## What the task asks
The job is to find each line of the records below that includes the word "material" and copy it.

## Saved data entries
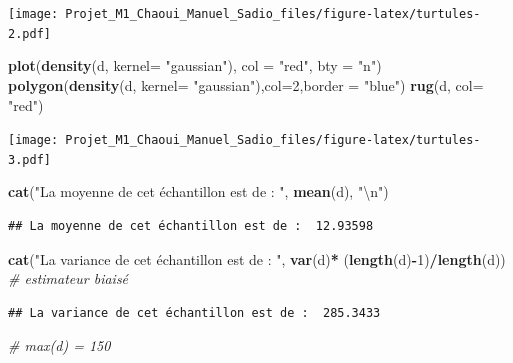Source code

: \documentclass[
]{book}
\newenvironment{Shaded}{\begin{snugshade}}{\end{snugshade}}
\newcommand{\CharTok}[1]{\textcolor[rgb]{0.31,0.60,0.02}{#1}}
\newcommand{\CommentTok}[1]{\textcolor[rgb]{0.56,0.35,0.01}{\textit{#1}}}
\newcommand{\DataTypeTok}[1]{\textcolor[rgb]{0.13,0.29,0.53}{#1}}
\newcommand{\DecValTok}[1]{\textcolor[rgb]{0.00,0.00,0.81}{#1}}
\newcommand{\KeywordTok}[1]{\textcolor[rgb]{0.13,0.29,0.53}{\textbf{#1}}}
\newcommand{\NormalTok}[1]{#1}
\newcommand{\OperatorTok}[1]{\textcolor[rgb]{0.81,0.36,0.00}{\textbf{#1}}}
\newcommand{\StringTok}[1]{\textcolor[rgb]{0.31,0.60,0.02}{#1}}
\begin{document}
\texttt{[image: Projet\_M1\_Chaoui\_Manuel\_Sadio\_files/figure-latex/turtules-2.pdf]}

\begin{Shaded}
\begin{Highlighting}[]
\KeywordTok{plot}\NormalTok{(}\KeywordTok{density}\NormalTok{(d, }\DataTypeTok{kernel=} \StringTok{"gaussian"}\NormalTok{), }\DataTypeTok{col =} \StringTok{"red"}\NormalTok{, }\DataTypeTok{bty =} \StringTok{"n"}\NormalTok{)}
\KeywordTok{polygon}\NormalTok{(}\KeywordTok{density}\NormalTok{(d, }\DataTypeTok{kernel=} \StringTok{"gaussian"}\NormalTok{),}\DataTypeTok{col=}\DecValTok{2}\NormalTok{,}\DataTypeTok{border =} \StringTok{"blue"}\NormalTok{)}
\KeywordTok{rug}\NormalTok{(d, }\DataTypeTok{col=} \StringTok{"red"}\NormalTok{)}
\end{Highlighting}
\end{Shaded}

\texttt{[image: Projet\_M1\_Chaoui\_Manuel\_Sadio\_files/figure-latex/turtules-3.pdf]}

\begin{Shaded}
\begin{Highlighting}[]
\KeywordTok{cat}\NormalTok{(}\StringTok{"La moyenne de cet échantillon est de : "}\NormalTok{, }\KeywordTok{mean}\NormalTok{(d), }\StringTok{"}\CharTok{\textbackslash{}n}\StringTok{"}\NormalTok{)}
\end{Highlighting}
\end{Shaded}

\begin{verbatim}
## La moyenne de cet échantillon est de :  12.93598
\end{verbatim}

\begin{Shaded}
\begin{Highlighting}[]
\KeywordTok{cat}\NormalTok{(}\StringTok{"La variance de cet échantillon est de : "}\NormalTok{, }\KeywordTok{var}\NormalTok{(d)}\OperatorTok{*}\StringTok{ }\NormalTok{(}\KeywordTok{length}\NormalTok{(d)}\OperatorTok{-}\DecValTok{1}\NormalTok{)}\OperatorTok{/}\KeywordTok{length}\NormalTok{(d)) }\CommentTok{# estimateur biaisé}
\end{Highlighting}
\end{Shaded}

\begin{verbatim}
## La variance de cet échantillon est de :  285.3433
\end{verbatim}

\begin{Shaded}
\begin{Highlighting}[]
\CommentTok{# max(d) = 150}
\end{Highlighting}
\end{Shaded}
\end{document}
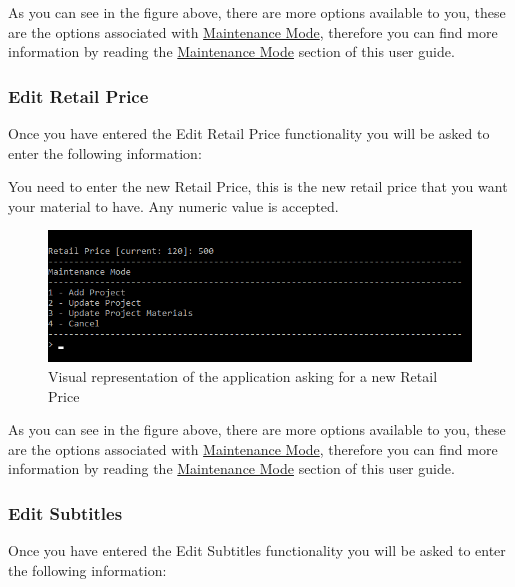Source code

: \documentclass[
  english,
  a4paper,
,tablecaptionabove
]{scrartcl}
\begin{document}
As you can see in the figure above, there are more options available to
you, these are the options associated with
\protect\hyperlink{using-maintenance-mode}{Maintenance Mode}, therefore
you can find more information by reading the
\protect\hyperlink{using-maintenance-mode}{Maintenance Mode} section of
this user guide.

\newpage

\hypertarget{edit-retail-price-1}{%
\subsubsection{Edit Retail Price}\label{edit-retail-price-1}}

Once you have entered the Edit Retail Price functionality you will be
asked to enter the following information:

You need to enter the new Retail Price, this is the new retail price
that you want your material to have. Any numeric value is accepted.

\begin{figure}
\centering
\includegraphics{images/user-guide/maintenance-mode/update-project-material-retail-price.png}
\caption{Visual representation of the application asking for a new
Retail Price}
\end{figure}

As you can see in the figure above, there are more options available to
you, these are the options associated with
\protect\hyperlink{using-maintenance-mode}{Maintenance Mode}, therefore
you can find more information by reading the
\protect\hyperlink{using-maintenance-mode}{Maintenance Mode} section of
this user guide.

\newpage

\hypertarget{edit-subtitles-1}{%
\subsubsection{Edit Subtitles}\label{edit-subtitles-1}}

Once you have entered the Edit Subtitles functionality you will be asked
to enter the following information:
\end{document}
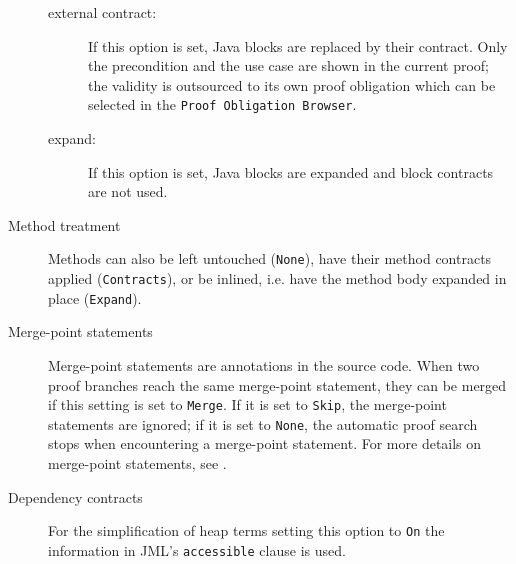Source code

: \begin{description}
\begin{description}
	\item[external contract:] If this option is set, Java blocks are replaced by their contract.
	Only the precondition and the use case are shown in the current proof; the validity is outsourced to its own proof obligation which can be selected in the \texttt{Proof Obligation Browser}.
	
	\item[expand:] If this option is set, Java blocks are expanded and block contracts are not used.
\end{description}

    \item[Method treatment] Methods can also be left untouched
(\texttt{None}), have their method contracts applied
(\texttt{Contracts}), or be inlined, i.e. have the method body
expanded in place (\texttt{Expand}).

  \item[Merge-point statements] Merge-point statements are annotations in the source code. When two proof branches reach the same merge-point statement, they can be merged if this setting is set to \texttt{Merge}. If it is set to \texttt{Skip}, the merge-point statements are ignored; if it is set to \texttt{None}, the automatic proof search stops when encountering a merge-point statement. For more details on merge-point statements, see \cite{Steinhoefel2019}.
      
    \item[Dependency contracts] For the simplification of heap terms setting this option to \texttt{On}
				the information in JML's \texttt{accessible} clause is used. 
    

\end{description}
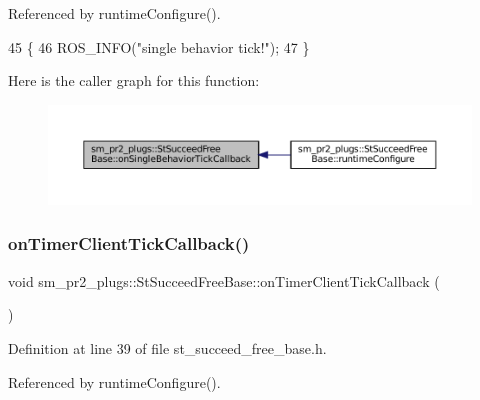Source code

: Referenced by runtime\+Configure().


\begin{DoxyCode}
45     \{
46         ROS\_INFO(\textcolor{stringliteral}{"single behavior tick!"});
47     \}
\end{DoxyCode}
Here is the caller graph for this function\+:
\nopagebreak
\begin{figure}[H]
\begin{center}
\leavevmode
\includegraphics[width=350pt]{structsm__pr2__plugs_1_1StSucceedFreeBase_a18e063dd7dc924cd903824eaa2b680f7_icgraph}
\end{center}
\end{figure}
\mbox{\label{structsm__pr2__plugs_1_1StSucceedFreeBase_a53328e9b7c378014ba1d19b835808582}} 
\subsubsection{\texorpdfstring{on\+Timer\+Client\+Tick\+Callback()}{onTimerClientTickCallback()}}
{\footnotesize\ttfamily void sm\+\_\+pr2\+\_\+plugs\+::\+St\+Succeed\+Free\+Base\+::on\+Timer\+Client\+Tick\+Callback (\begin{DoxyParamCaption}{ }\end{DoxyParamCaption})\hspace{0.3cm}{\ttfamily [inline]}}



Definition at line 39 of file st\+\_\+succeed\+\_\+free\+\_\+base.\+h.



Referenced by runtime\+Configure().


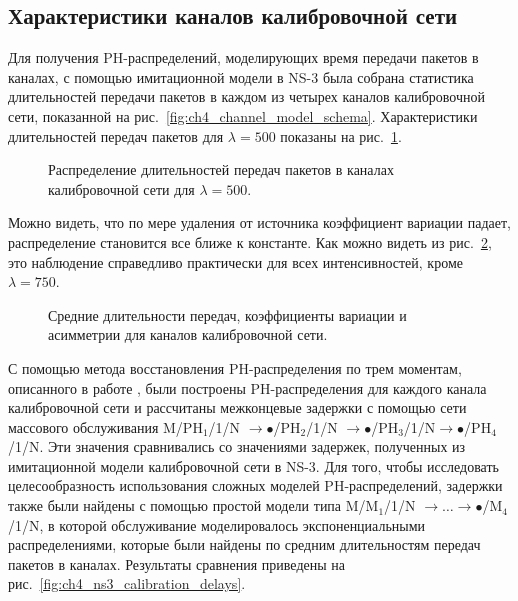 \subsection{Характеристики каналов калибровочной сети}

Для получения PH-распределений, моделирующих время передачи пакетов в каналах, с помощью имитационной модели в NS-3 была собрана статистика длительностей передачи пакетов в каждом из четырех каналов калибровочной сети, показанной на рис.~\ref{fig:ch4_channel_model_schema}. Характеристики длительностей передач пакетов для $\lambda = 500$ показаны на рис.~\ref{fig:ch4_ns3_calibration_links_densities}.

\begin{figure}[h]
  \caption{Распределение длительностей передач пакетов в каналах калибровочной сети для $\lambda = 500$.}
  \label{fig:ch4_ns3_calibration_links_densities}
\end{figure}

Можно видеть, что по мере удаления от источника коэффициент вариации падает, распределение становится все ближе к константе.
Как можно видеть из рис.~\ref{fig:ch4_ns3_calibration_links_koefs}, это наблюдение справедливо практически для всех интенсивностей, кроме $\lambda = 750$.

\begin{figure}[h]
  \caption{Средние длительности передач, коэффициенты вариации и асимметрии для каналов калибровочной сети.}
  \label{fig:ch4_ns3_calibration_links_koefs}
\end{figure}

С помощью метода восстановления PH-распределения по трем моментам, описанного в работе \cite{Johnson1989}, были построены PH-распределения для каждого канала калибровочной сети и рассчитаны межконцевые задержки с помощью сети массового обслуживания M/$\text{PH}_1$/1/N $\rightarrow \bullet$/$\text{PH}_2$/1/N $\rightarrow \bullet$/$\text{PH}_3$/1/N$ \rightarrow \bullet$/$\text{PH}_4$/1/N. Эти значения сравнивались со значениями задержек, полученных из имитационной модели калибровочной сети в NS-3. Для того, чтобы исследовать целесообразность использования сложных моделей PH-распределений, задержки также были найдены с помощью простой модели типа M/$\text{M}_1$/1/N $\rightarrow \dots \rightarrow \bullet$/$\text{M}_4$/1/N, в которой обслуживание моделировалось экспоненциальными распределениями, которые были найдены по средним длительностям передач пакетов в каналах. Результаты сравнения приведены на рис.~\ref{fig:ch4_ns3_calibration_delays}.

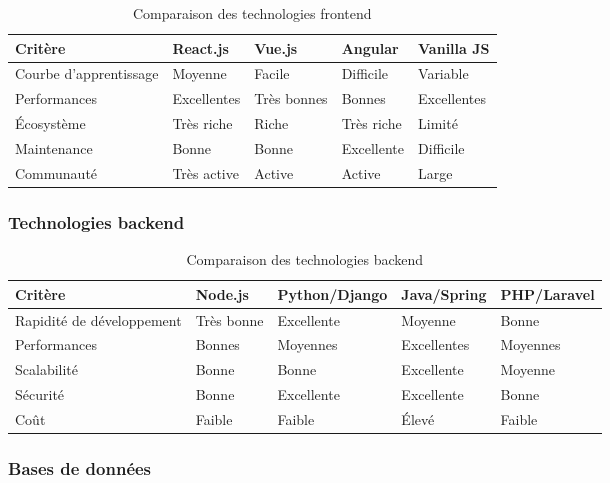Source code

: \begin{table}[H]
\centering
\caption{Comparaison des technologies frontend}
\begin{tabular}{|l|p{3cm}|p{3cm}|p{3cm}|p{3cm}|}
\hline
\textbf{Critère} & \textbf{React.js} & \textbf{Vue.js} & \textbf{Angular} & \textbf{Vanilla JS} \\
\hline
Courbe d'apprentissage & Moyenne & Facile & Difficile & Variable \\
Performances & Excellentes & Très bonnes & Bonnes & Excellentes \\
Écosystème & Très riche & Riche & Très riche & Limité \\
Maintenance & Bonne & Bonne & Excellente & Difficile \\
Communauté & Très active & Active & Active & Large \\
\hline
\end{tabular}
\end{table}

\subsubsection{Technologies backend}

\begin{table}[H]
\centering
\caption{Comparaison des technologies backend}
\begin{tabular}{|l|p{3cm}|p{3cm}|p{3cm}|p{3cm}|}
\hline
\textbf{Critère} & \textbf{Node.js} & \textbf{Python/Django} & \textbf{Java/Spring} & \textbf{PHP/Laravel} \\
\hline
Rapidité de développement & Très bonne & Excellente & Moyenne & Bonne \\
Performances & Bonnes & Moyennes & Excellentes & Moyennes \\
Scalabilité & Bonne & Bonne & Excellente & Moyenne \\
Sécurité & Bonne & Excellente & Excellente & Bonne \\
Coût & Faible & Faible & Élevé & Faible \\
\hline
\end{tabular}
\end{table}

\subsubsection{Bases de données}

## Solved exercise
that you want your material to have. Any numeric value is accepted.
\includegraphics{images/user-guide/maintenance-mode/update-project-material-retail-price.png}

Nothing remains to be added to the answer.